La nascita di questa collaborazione d’altro canto è nata per puro caso in uno studio di Viareggio dove ci siamo conosciuti. Poi sono passati un paio d’anni prima che scrivessi a Trisha per proporle questa collaborazione (anche se avevo già in mente di coinvolgerla nel mio album ma poi per una serie di fattori la cosa non avvenne).
Collaborazioni KM 0: Per la copertina di “VUOTO ROMANTICO” hai scelto nuovamente il fumettista lucchese Francesco Lunardi. Quanto conta per te mantenere una filiera creativa legata alle eccellenze del nostro territorio?
Diciamo che per me conta soprattutto la sintonia tra due visioni creative. Francesco è un mio caro amico ormai da anni e benché abbiamo sicuramente dei tratti caratteriali diversi, siamo molto simili.
In questo lavoro ho voluto inviarli subito la demo strumentale e il testo in modo che avesse una visione personale della canzone.
Dal Jazz al palco locale: Trisha ha aperto i Manhattan Transfer al Festival del Jazz della Spezia. Come pensate di portare questa esperienza internazionale nelle prossime performance live in zona?
Al momento non ci sono programmi di live. Confesso che io non mi sono mai esibito ancora dal vivo (sono un “topo da studio”) ma sicuramente il desiderio c’è. Il fatto che portare tutti questi suoni in live comporta di trovarsi una band e anche a livello di organizzazione non è facile.
Vedremo.
Scena musicale locale: Come vedi lo stato della musica indipendente tra la Versilia e il Levante ligure oggi? C’è spazio per sonorità di ricerca come le tue?

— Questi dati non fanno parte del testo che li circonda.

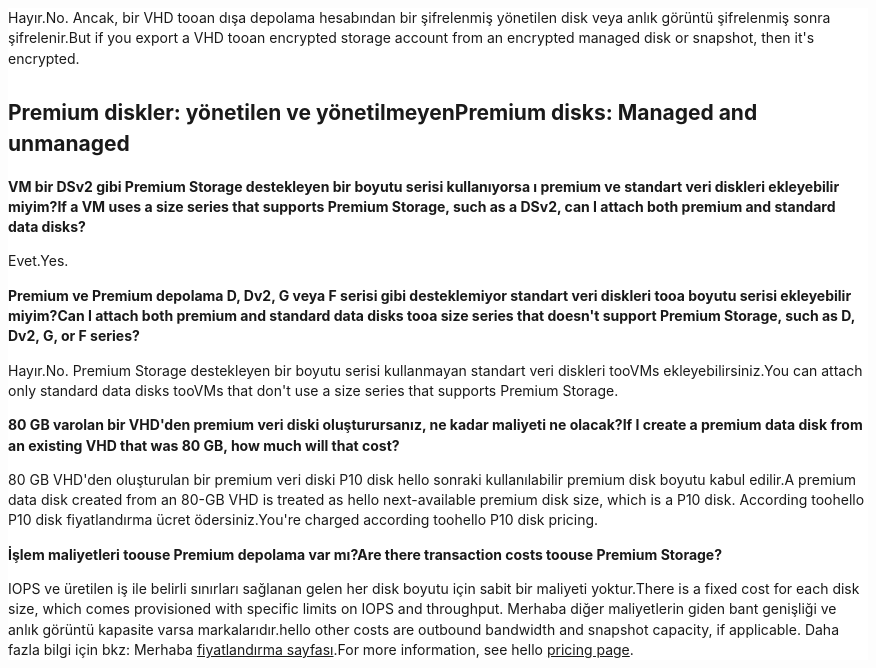 <span data-ttu-id="cc7b4-209">Hayır.</span><span class="sxs-lookup"><span data-stu-id="cc7b4-209">No.</span></span> <span data-ttu-id="cc7b4-210">Ancak, bir VHD tooan dışa depolama hesabından bir şifrelenmiş yönetilen disk veya anlık görüntü şifrelenmiş sonra şifrelenir.</span><span class="sxs-lookup"><span data-stu-id="cc7b4-210">But if you export a VHD tooan encrypted storage account from an encrypted managed disk or snapshot, then it's encrypted.</span></span> 

## <a name="premium-disks-managed-and-unmanaged"></a><span data-ttu-id="cc7b4-211">Premium diskler: yönetilen ve yönetilmeyen</span><span class="sxs-lookup"><span data-stu-id="cc7b4-211">Premium disks: Managed and unmanaged</span></span>

<span data-ttu-id="cc7b4-212">**VM bir DSv2 gibi Premium Storage destekleyen bir boyutu serisi kullanıyorsa ı premium ve standart veri diskleri ekleyebilir miyim?**</span><span class="sxs-lookup"><span data-stu-id="cc7b4-212">**If a VM uses a size series that supports Premium Storage, such as a DSv2, can I attach both premium and standard data disks?**</span></span> 

<span data-ttu-id="cc7b4-213">Evet.</span><span class="sxs-lookup"><span data-stu-id="cc7b4-213">Yes.</span></span>

<span data-ttu-id="cc7b4-214">**Premium ve Premium depolama D, Dv2, G veya F serisi gibi desteklemiyor standart veri diskleri tooa boyutu serisi ekleyebilir miyim?**</span><span class="sxs-lookup"><span data-stu-id="cc7b4-214">**Can I attach both premium and standard data disks tooa size series that doesn't support Premium Storage, such as D, Dv2, G, or F series?**</span></span>

<span data-ttu-id="cc7b4-215">Hayır.</span><span class="sxs-lookup"><span data-stu-id="cc7b4-215">No.</span></span> <span data-ttu-id="cc7b4-216">Premium Storage destekleyen bir boyutu serisi kullanmayan standart veri diskleri tooVMs ekleyebilirsiniz.</span><span class="sxs-lookup"><span data-stu-id="cc7b4-216">You can attach only standard data disks tooVMs that don't use a size series that supports Premium Storage.</span></span>

<span data-ttu-id="cc7b4-217">**80 GB varolan bir VHD'den premium veri diski oluşturursanız, ne kadar maliyeti ne olacak?**</span><span class="sxs-lookup"><span data-stu-id="cc7b4-217">**If I create a premium data disk from an existing VHD that was 80 GB, how much will that cost?**</span></span>

<span data-ttu-id="cc7b4-218">80 GB VHD'den oluşturulan bir premium veri diski P10 disk hello sonraki kullanılabilir premium disk boyutu kabul edilir.</span><span class="sxs-lookup"><span data-stu-id="cc7b4-218">A premium data disk created from an 80-GB VHD is treated as hello next-available premium disk size, which is a P10 disk.</span></span> <span data-ttu-id="cc7b4-219">According toohello P10 disk fiyatlandırma ücret ödersiniz.</span><span class="sxs-lookup"><span data-stu-id="cc7b4-219">You're charged according toohello P10 disk pricing.</span></span>

<span data-ttu-id="cc7b4-220">**İşlem maliyetleri toouse Premium depolama var mı?**</span><span class="sxs-lookup"><span data-stu-id="cc7b4-220">**Are there transaction costs toouse Premium Storage?**</span></span>

<span data-ttu-id="cc7b4-221">IOPS ve üretilen iş ile belirli sınırları sağlanan gelen her disk boyutu için sabit bir maliyeti yoktur.</span><span class="sxs-lookup"><span data-stu-id="cc7b4-221">There is a fixed cost for each disk size, which comes provisioned with specific limits on IOPS and throughput.</span></span> <span data-ttu-id="cc7b4-222">Merhaba diğer maliyetlerin giden bant genişliği ve anlık görüntü kapasite varsa markalarıdır.</span><span class="sxs-lookup"><span data-stu-id="cc7b4-222">hello other costs are outbound bandwidth and snapshot capacity, if applicable.</span></span> <span data-ttu-id="cc7b4-223">Daha fazla bilgi için bkz: Merhaba [fiyatlandırma sayfası](https://azure.microsoft.com/pricing/details/storage).</span><span class="sxs-lookup"><span data-stu-id="cc7b4-223">For more information, see hello [pricing page](https://azure.microsoft.com/pricing/details/storage).</span></span>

Sono convinto che nascosti in ogni comune limitrofo ci siano degli artisti industrial o comunque vicini alle mie sonorità (o almeno mi piacerebbe fosse così).
Raf Briganti, artista che ha collaborato con me nel mio album “Split To Stay Whole” e il singolo “The Third One”, oltre a essere un cantante è anche un musicista e producer molto legato all’ambient e alla drone music.
Basterebbe dare più spazio a questo tipo di sound invece di rimanere fossilizzati sui tre macro generi pop, indie e trap come attualmente vuole il mercato. Ma evitiamo di aprire questa parentesi perché ci vorrebbero ore di discussione.
Anteprime: C’è la possibilità di vedervi presto dal vivo in qualche club o festival della zona per presentare questo nuovo percorso in italiano?
Come ho detto prima, al momento non ci sono programmi. Magari un giorno si smuoveranno le cose.